**Provided passage**
• • •
Students described ‘functional fun’ activities orchestrated by instructors as important to building rapport online within such a diverse class. Icebreakers such as online dress-ups and family pet show-and-tell sparked conversations and diminished hierarchical barriers between students and the instructor, establishing a relaxed atmosphere and giving students the confidence to be themselves:
In the very first week [the instructor] did some very funny things for zoom activity, like pyjama scene and hat scene. . . it just makes you get to know each other and then you feel it's easy and relaxed to do things.
Alongside these light-hearted activities, there was a clear role for instructors in establishing formal ground rules for effective online team collaboration, including setting unambiguous expectations for interacting on Zoom and providing tools for effective teamwork. Participants acknowledged the utility of ‘good team norms’, set up early in the project by collective agreement, reified in a team charter and revisited during times of stress or friction. Students also relied on deliberate instruction around conflict types and resolution strategies, subsequently feeling more confident to deal with inevitable disagreements and capable of distinguishing between productive disagreements and interpersonal conflict:
[learning about teamwork] really helped because it made us realise that yes, we are going to go through conflicts, but this is how we can handle it – so we could anticipate these issues occurring, but we had strategies to overcome potential issues.
• • •
**Problems to work on**
**1.** What icebreakers does the passage on online teamwork give as examples?
**2.** Copy the passage on online teamwork word for word, from "Students described ‘functional" to "to do things.".
The material has no part in this.
• • •
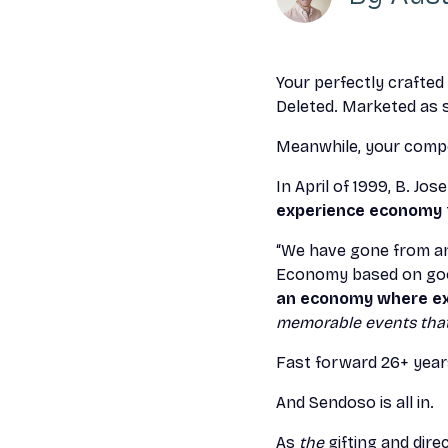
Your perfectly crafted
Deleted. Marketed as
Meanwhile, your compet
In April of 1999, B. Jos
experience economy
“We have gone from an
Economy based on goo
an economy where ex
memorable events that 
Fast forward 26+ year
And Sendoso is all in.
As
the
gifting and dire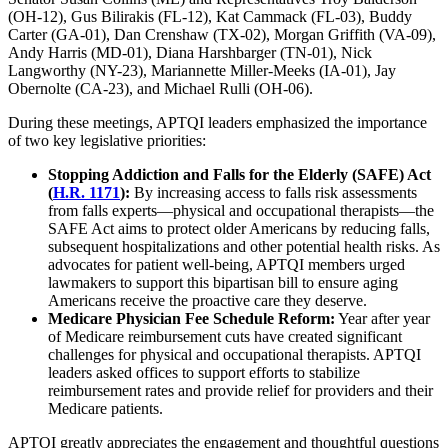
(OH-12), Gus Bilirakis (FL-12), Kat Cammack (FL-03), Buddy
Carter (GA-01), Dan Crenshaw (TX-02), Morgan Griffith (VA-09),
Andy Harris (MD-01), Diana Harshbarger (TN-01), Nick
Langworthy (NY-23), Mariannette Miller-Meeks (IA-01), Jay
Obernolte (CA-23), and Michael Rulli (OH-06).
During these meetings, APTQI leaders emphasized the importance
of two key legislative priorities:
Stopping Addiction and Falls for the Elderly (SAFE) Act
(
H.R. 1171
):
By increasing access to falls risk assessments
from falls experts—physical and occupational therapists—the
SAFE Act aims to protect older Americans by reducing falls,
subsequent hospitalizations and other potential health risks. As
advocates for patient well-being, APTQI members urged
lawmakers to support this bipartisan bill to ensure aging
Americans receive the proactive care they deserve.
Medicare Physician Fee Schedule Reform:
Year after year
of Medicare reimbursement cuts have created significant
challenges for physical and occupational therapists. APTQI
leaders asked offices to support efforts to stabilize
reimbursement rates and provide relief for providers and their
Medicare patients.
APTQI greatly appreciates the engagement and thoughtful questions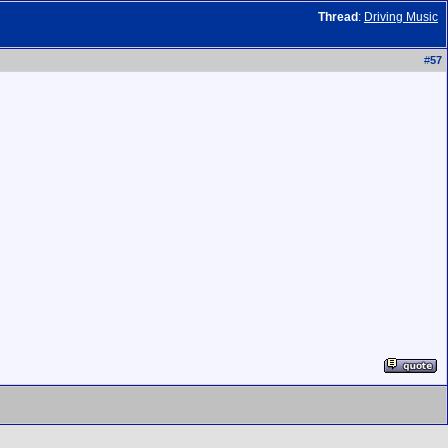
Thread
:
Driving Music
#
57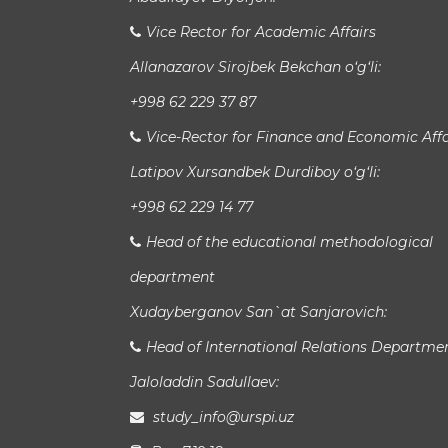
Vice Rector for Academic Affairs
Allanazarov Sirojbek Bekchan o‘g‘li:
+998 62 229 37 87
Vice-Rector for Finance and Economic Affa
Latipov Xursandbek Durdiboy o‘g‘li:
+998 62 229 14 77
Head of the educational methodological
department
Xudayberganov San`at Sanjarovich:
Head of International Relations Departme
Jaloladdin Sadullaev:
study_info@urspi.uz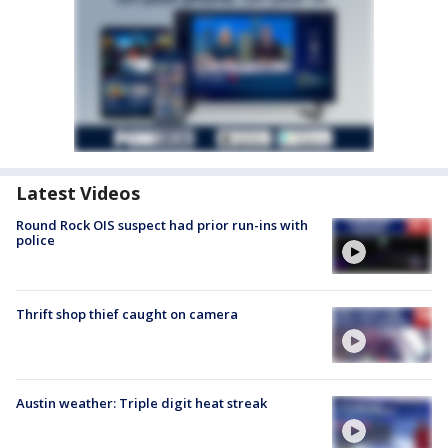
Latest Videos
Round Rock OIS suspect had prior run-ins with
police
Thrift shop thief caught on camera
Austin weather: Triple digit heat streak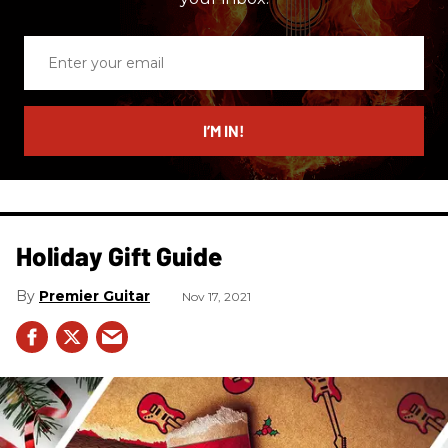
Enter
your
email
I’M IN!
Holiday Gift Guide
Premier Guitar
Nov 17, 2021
• • •
**Outputs by task**
**1.** Online dress-ups and family pet show-and-tell.

**2.**
Students described ‘functional fun’ activities orchestrated by instructors as important to building rapport online within such a diverse class. Icebreakers such as online dress-ups and family pet show-and-tell sparked conversations and diminished hierarchical barriers between students and the instructor, establishing a relaxed atmosphere and giving students the confidence to be themselves:
In the very first week [the instructor] did some very funny things for zoom activity, like pyjama scene and hat scene. . . it just makes you get to know each other and then you feel it's easy and relaxed to do things.